* [Selected text]

Although it’s rare that single services are so demanding, certain pipelines or workflows can be quite resource-intensive. The solution is usually to scale horizontally - but this can be expensive (in terms of money, amount of devices, power consumption, physical space). Buying new devices is not the most sustainable solution, especially when you’re surrounded by old devices that have a computing power that is comparable or even better than that of your next purchase.

What are Raspberry Pis good for?

Raspberry Pis excel at running small services and functioning as appliances. Their GPIO capabilities make them perfect for physical computing projects, but as Kubernetes nodes, they have some limitations.

Here are the main challenges I’ve encountered:

  • Physical size: With a case, they’re relatively bulky for a computing node
  • Power management: One power supply per device is often needed
  • Power stability: Multi-port power supplies can be unreliable, causing simultaneous outages across nodes
  • Performance: Limited computing power compared to modern mobile processors
  • Price: A Raspberry Pi 5 with 8 GB of RAM costs around 85 CHF: there are cheaper and more sustainable solutions

While I have used several Raspberry Pis for other projects (like my wedding photobooth, which I’ll detail in another post), their I/O capabilities are often underutilized when serving purely as compute nodes.

What’s so compelling about old smartphones?

On one hand, a Raspberry Pi 4 is a great device for running small services and provides a very good interface between hardware and software. On the other hand, old smartphones are often discarded due to their outdated software, but they still have a lot of computing power and memory.

Old devices are filling marketplaces and drawers. For a very low price, usually 0 if the device sits in your drawer, you can get a device with an octa-core CPU, 6/8 GB of RAM and 128+ GB of storage. If you compare this with a Raspberry Pi 4, using an old smarthphone as a computing node could be a good idea.

* [Items]
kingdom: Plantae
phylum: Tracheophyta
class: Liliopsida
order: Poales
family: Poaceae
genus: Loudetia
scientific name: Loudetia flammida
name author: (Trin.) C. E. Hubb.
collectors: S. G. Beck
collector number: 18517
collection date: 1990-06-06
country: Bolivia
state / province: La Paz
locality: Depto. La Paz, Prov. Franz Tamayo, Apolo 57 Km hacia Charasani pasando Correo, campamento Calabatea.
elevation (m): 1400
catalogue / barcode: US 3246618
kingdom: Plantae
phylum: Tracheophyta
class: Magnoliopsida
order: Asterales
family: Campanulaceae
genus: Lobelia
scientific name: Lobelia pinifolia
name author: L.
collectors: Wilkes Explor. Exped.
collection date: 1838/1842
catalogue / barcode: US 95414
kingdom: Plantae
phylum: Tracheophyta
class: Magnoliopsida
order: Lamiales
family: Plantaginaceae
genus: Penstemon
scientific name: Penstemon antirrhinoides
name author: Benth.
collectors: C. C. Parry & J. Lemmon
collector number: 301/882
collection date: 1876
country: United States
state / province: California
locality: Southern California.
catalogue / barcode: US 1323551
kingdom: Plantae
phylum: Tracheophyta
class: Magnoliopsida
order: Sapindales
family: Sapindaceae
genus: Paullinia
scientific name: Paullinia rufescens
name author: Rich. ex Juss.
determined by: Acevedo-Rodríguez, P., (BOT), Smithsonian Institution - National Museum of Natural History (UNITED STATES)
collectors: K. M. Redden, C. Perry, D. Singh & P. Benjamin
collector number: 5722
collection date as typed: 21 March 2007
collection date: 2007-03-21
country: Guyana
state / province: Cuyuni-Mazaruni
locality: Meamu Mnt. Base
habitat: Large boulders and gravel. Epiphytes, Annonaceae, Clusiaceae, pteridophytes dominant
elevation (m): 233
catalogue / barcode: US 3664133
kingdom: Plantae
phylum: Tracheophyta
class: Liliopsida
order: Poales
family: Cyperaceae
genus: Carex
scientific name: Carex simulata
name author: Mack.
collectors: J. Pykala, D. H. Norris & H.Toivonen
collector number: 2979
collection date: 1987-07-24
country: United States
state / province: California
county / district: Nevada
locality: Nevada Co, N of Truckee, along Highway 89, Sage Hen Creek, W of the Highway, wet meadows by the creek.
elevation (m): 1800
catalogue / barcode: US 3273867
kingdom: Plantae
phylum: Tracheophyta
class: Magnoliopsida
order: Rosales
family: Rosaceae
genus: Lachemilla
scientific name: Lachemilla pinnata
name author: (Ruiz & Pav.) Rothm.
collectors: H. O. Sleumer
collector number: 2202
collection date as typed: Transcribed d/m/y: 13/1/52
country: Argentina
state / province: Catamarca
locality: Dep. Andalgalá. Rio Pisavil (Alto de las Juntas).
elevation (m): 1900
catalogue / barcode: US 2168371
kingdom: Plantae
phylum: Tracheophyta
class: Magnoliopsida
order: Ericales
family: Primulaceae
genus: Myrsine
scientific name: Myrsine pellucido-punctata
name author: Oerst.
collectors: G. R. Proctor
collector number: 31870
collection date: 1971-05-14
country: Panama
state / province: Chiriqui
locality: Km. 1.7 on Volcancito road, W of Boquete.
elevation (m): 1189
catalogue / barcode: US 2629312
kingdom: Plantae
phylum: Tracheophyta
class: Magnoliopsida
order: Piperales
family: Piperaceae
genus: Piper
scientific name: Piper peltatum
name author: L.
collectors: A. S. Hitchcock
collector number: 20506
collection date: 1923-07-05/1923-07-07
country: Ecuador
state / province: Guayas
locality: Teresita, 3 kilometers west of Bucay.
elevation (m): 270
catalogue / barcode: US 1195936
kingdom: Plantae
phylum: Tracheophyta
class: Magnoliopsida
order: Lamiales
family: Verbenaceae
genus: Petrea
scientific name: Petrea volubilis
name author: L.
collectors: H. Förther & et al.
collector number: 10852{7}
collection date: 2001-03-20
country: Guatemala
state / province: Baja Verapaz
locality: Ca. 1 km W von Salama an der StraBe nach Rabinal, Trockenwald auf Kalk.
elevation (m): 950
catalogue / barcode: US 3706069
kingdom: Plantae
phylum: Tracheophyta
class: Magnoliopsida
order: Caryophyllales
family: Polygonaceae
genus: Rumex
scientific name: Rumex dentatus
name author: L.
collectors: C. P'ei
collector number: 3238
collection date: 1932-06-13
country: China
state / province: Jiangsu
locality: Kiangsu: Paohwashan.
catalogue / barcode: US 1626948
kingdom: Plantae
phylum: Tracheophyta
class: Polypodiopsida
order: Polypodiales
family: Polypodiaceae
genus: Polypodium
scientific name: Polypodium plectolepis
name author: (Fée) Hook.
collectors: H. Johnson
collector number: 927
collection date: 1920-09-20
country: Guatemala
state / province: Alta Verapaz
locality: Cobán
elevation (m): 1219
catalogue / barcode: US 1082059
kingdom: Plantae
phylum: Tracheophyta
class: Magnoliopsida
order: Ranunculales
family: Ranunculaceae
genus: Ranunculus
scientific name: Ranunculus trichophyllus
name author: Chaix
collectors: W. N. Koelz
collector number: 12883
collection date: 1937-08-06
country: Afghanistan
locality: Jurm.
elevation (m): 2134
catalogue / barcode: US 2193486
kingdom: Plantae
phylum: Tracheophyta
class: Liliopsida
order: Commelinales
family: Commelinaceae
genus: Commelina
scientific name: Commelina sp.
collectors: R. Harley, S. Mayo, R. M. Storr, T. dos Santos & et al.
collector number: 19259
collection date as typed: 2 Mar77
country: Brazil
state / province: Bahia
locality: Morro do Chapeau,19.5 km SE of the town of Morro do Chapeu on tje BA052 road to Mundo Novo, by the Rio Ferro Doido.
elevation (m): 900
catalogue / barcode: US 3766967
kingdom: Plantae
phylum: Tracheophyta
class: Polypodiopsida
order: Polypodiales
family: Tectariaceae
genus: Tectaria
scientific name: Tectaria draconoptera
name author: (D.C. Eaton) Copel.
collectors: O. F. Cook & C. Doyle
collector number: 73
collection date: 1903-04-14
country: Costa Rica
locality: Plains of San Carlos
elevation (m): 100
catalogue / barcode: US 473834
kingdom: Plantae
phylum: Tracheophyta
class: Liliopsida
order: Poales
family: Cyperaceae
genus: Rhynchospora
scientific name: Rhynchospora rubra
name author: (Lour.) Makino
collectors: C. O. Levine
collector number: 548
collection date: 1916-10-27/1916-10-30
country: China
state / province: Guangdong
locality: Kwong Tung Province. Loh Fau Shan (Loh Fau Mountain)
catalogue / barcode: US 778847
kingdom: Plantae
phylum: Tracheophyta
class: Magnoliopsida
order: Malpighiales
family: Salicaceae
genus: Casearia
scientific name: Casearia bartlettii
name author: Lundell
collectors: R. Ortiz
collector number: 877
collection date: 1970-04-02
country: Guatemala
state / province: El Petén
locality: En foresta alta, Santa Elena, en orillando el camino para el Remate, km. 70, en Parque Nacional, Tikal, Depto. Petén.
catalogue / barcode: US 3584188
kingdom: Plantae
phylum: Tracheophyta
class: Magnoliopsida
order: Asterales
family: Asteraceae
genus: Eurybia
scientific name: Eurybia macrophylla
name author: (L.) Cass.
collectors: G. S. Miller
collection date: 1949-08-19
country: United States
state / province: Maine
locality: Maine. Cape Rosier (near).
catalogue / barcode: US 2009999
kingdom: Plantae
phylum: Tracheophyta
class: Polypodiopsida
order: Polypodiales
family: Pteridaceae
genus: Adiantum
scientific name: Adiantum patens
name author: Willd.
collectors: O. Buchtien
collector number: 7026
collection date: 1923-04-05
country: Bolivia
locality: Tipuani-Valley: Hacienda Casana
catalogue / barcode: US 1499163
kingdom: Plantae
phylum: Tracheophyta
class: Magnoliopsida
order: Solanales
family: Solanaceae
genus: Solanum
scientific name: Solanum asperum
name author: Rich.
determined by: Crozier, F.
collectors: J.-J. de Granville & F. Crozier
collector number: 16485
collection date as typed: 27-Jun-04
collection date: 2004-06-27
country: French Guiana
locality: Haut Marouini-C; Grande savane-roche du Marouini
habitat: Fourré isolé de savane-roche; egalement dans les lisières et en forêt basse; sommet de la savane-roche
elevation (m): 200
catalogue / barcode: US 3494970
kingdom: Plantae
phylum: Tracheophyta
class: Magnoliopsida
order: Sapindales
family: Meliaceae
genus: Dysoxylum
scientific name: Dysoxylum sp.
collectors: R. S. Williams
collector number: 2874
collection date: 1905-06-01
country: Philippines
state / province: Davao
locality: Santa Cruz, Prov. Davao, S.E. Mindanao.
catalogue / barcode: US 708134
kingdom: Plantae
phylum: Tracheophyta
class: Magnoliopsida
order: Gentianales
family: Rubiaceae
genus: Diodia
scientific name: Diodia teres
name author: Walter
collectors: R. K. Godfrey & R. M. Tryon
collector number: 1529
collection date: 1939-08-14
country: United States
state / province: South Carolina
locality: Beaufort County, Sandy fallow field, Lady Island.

* [Task A] From the passage on old smartphones as computing nodes, transcribe the stretch that begins with the words containing "What’s so compelling" and ends with "a good idea.".
* [Task B] Extend the passage comparing Raspberry Pis with old smartphones as Kubernetes nodes, picking up after its final sentence.

* [Written answer A]
What’s so compelling about old smartphones?

On one hand, a Raspberry Pi 4 is a great device for running small services and provides a very good interface between hardware and software. On the other hand, old smartphones are often discarded due to their outdated software, but they still have a lot of computing power and memory.

Old devices are filling marketplaces and drawers. For a very low price, usually 0 if the device sits in your drawer, you can get a device with an octa-core CPU, 6/8 GB of RAM and 128+ GB of storage. If you compare this with a Raspberry Pi 4, using an old smarthphone as a computing node could be a good idea.

* [Written answer B]
Comparison

Here is a small comparison of some of the devices I have at my disposal:

DeviceYearCoresFrequenciesRAMStorageStorage Type
Xiaomi Redmi Note 11 Pro202282x2.2 GHz, 6x1.7 GHz4/6/8GB64/128GBUFS 2.2
Oneplus Nord202081x2.4 GHz, 1x2.2 GHz, 6x1.8 GHz6/8/12 GB64-256 GBUFS 2.1
OnePlus 8 Pro202081x2.84 GHz, 3x2.42GHz, 4x1.8 GHz8/12 GB128/256 GBUFS 3.0
Raspberry Pi 4201941.5 GHz2-8 GBExternalmicroSD
OnePlus 5T201784x 2.45 GHz, 4x1.9 GHz6/8 GB64/128 GBUFS 2.1

There’s also inherent value in using smartphones: they come with built-in batteries that function as UPS (Uninterruptible Power Supply) units, and their integrated displays can serve as dashboard monitors. These features provide additional utility without requiring extra hardware components. You can of course turn off the backlight of the display to save power if you don’t need it.

What’s bad about Linux on smartphones?

No support for mainline Linux

Most of the Android smartphones out there have poor support for mainline Linux. The kernel running on the average Android device is generally a heavy customized version of the Linux kernel. This makes things complicated, and reduces security and performance.

While this is not a problem of the smartphones per se, it’s going to be a problem if you intend to use them as Kubernetes nodes, or use them for anything else that’s not Android.

Unlocking the bootloader can be… tricky

Warning

Unlocking the bootloader will delete all your data. Do not run the following commands if you haven’t backed up your data.

Not all the devices can be unlocked easily. While some manufacturers allow you to fastboot oem unlock your device directly, others require you to perform long processes to unlock the bootloader, and sometimes you can’t unlock it at all.

If you’re about to buy an used device for this purpose, make sure the brand is known for allowing bootloader unlocking.

To save you some time, try to generally avoid:

  • Xiaomi
    • Unlocking the bootloader takes from 7 to 30 days to unlock
    • During this time, you need to keep the same Xiaomi account connected to the device,
    • You’ll have to use a Xiaomi-provided application… but there are alternatives
  • Huawei / Honor
    • You can’t unlock the bootloader anymore

… and prefer:

  • Google
  • OnePlus
  • FairPhone

See a complete list on Bootloader Unlock Wall Of Shame.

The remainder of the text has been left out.